Segment Start: Passage provided
The 3rd and the rest of nitroglycerine subgroups had the opposite trend and the trend lines converge (Fig. 2b). This is shown in Fig. 2b where the “better” or (+) events have downward slope of − 1.37 (R2 0.66) and the “same” or (0) events have slope of − 0.72 (R2 0.27). This results in a change of negative 5.85% from A1 to A9, or more patients reported “same” than “better”. Data validity was also tested with paired t test with significant differences in the scores for “better” (+) (M = 91,67 SD = 60,8) and “same” (0) events (M = 64,67, SD = 35.79) conditions: t (8) =2.73, p = 0.0258.

This correlation was not found within the N1 group because the data were analyzed and were found insignificant using paired t-test.

Figure 3 presents the sum of all “better” (+) and “same” (0) events for A and N groups. There is a 39.6% difference between “better” and “same” events between A-group and N-group. Standalone statistical analysis of N-group was not possible because the data were not significant. However, even though statistical analysis of N-group was not significant it is a large number of patients (348). Because of this, the comparison of the sum of both groups has significance of its own showing the complete reverse status of these two groups.

Fig. 3
figure 3

Sum of (+) and (0) event between A-first and N-first group

In order to exclude that this trend of reduced nitroglycerin administration in later groups is due to increased use of pain medications we also tested administration of pain medications. We measured only pain medications given after the first nitroglycerin in order to better correlate between them. Patients received 3 types of pain medications:

  • Morphine - 497 given

  • Fentanyl - 302 given

  • Midazolam - 7 given.
Segment End: Passage provided
» **Required action 1**
Answer from the nitroglycerin passage:
(a) What downward slope is reported for the "better" (+) events in Fig. 2b?
(b) How many patients are in the N-group?
(c) How many doses of fentanyl were given?
» **Required action 2**
List each pain medication named in the nitroglycerin passage and the number given.
The items play no part in this work.
Segment Start: Records shown
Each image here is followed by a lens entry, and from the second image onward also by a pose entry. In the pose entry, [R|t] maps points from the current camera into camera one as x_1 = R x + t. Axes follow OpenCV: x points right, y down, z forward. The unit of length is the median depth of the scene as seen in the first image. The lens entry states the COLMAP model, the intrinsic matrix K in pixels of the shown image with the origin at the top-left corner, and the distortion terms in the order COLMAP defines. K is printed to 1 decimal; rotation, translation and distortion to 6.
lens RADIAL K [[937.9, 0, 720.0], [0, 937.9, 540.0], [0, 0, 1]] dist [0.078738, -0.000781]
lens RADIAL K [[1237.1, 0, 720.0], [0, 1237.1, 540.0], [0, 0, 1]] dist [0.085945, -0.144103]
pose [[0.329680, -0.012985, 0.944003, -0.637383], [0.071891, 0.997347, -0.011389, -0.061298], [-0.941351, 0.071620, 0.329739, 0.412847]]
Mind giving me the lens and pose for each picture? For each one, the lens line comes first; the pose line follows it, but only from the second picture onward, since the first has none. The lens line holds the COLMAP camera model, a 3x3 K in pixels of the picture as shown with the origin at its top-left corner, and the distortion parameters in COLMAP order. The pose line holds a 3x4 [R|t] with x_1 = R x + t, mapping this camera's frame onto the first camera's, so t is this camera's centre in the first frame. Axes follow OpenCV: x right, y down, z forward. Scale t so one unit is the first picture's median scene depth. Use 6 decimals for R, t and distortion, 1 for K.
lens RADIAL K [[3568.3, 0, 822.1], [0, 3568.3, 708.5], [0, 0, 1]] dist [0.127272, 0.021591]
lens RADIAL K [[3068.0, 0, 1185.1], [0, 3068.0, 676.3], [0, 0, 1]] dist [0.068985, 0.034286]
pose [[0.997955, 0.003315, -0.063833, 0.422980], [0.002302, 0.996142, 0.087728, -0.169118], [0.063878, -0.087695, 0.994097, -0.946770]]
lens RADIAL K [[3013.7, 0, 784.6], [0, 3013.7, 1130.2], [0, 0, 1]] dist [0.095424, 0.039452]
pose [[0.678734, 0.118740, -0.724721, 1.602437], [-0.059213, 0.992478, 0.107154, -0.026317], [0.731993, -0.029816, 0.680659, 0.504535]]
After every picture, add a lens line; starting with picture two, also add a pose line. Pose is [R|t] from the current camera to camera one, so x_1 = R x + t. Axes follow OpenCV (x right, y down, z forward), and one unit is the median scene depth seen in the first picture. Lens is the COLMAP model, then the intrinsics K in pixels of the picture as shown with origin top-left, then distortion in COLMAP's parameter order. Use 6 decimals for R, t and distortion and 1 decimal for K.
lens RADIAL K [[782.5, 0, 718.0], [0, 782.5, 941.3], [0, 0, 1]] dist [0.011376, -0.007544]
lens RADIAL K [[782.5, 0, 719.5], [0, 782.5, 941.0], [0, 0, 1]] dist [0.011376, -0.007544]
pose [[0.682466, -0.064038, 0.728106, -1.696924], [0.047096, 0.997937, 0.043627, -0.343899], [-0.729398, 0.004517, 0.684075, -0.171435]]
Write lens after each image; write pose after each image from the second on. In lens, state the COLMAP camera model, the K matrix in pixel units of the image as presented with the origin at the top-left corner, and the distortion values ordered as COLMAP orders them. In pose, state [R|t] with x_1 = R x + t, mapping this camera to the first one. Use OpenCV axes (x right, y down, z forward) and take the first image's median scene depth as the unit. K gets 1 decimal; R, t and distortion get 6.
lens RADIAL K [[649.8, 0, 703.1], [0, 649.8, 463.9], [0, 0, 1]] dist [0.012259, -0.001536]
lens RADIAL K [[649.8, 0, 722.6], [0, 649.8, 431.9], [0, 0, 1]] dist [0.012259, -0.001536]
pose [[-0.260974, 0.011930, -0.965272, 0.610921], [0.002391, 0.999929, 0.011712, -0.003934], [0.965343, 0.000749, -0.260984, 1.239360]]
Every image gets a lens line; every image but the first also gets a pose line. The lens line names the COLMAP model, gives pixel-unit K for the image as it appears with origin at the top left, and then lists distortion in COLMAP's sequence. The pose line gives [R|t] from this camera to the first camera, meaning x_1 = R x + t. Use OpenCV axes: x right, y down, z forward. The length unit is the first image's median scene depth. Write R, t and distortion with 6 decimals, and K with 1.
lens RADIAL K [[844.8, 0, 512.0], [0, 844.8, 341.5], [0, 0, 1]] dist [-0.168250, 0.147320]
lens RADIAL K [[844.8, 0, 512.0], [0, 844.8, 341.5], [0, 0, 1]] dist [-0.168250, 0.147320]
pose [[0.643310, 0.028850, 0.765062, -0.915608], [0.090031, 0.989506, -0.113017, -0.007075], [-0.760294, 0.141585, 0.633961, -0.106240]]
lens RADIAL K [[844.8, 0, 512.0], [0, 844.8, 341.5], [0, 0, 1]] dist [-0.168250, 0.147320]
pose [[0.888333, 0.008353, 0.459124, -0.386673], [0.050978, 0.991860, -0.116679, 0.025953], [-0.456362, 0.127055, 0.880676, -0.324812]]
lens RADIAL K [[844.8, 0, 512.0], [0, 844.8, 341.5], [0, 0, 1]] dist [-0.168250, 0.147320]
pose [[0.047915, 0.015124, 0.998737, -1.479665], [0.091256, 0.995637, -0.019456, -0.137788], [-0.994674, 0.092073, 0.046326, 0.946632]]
Segment End: Records shown
» **Answer space 1**
(a) −1.37
(b) 348
(c) 302

» **Answer space 2**
Morphine: 497
Fentanyl: 302
Midazolam: 7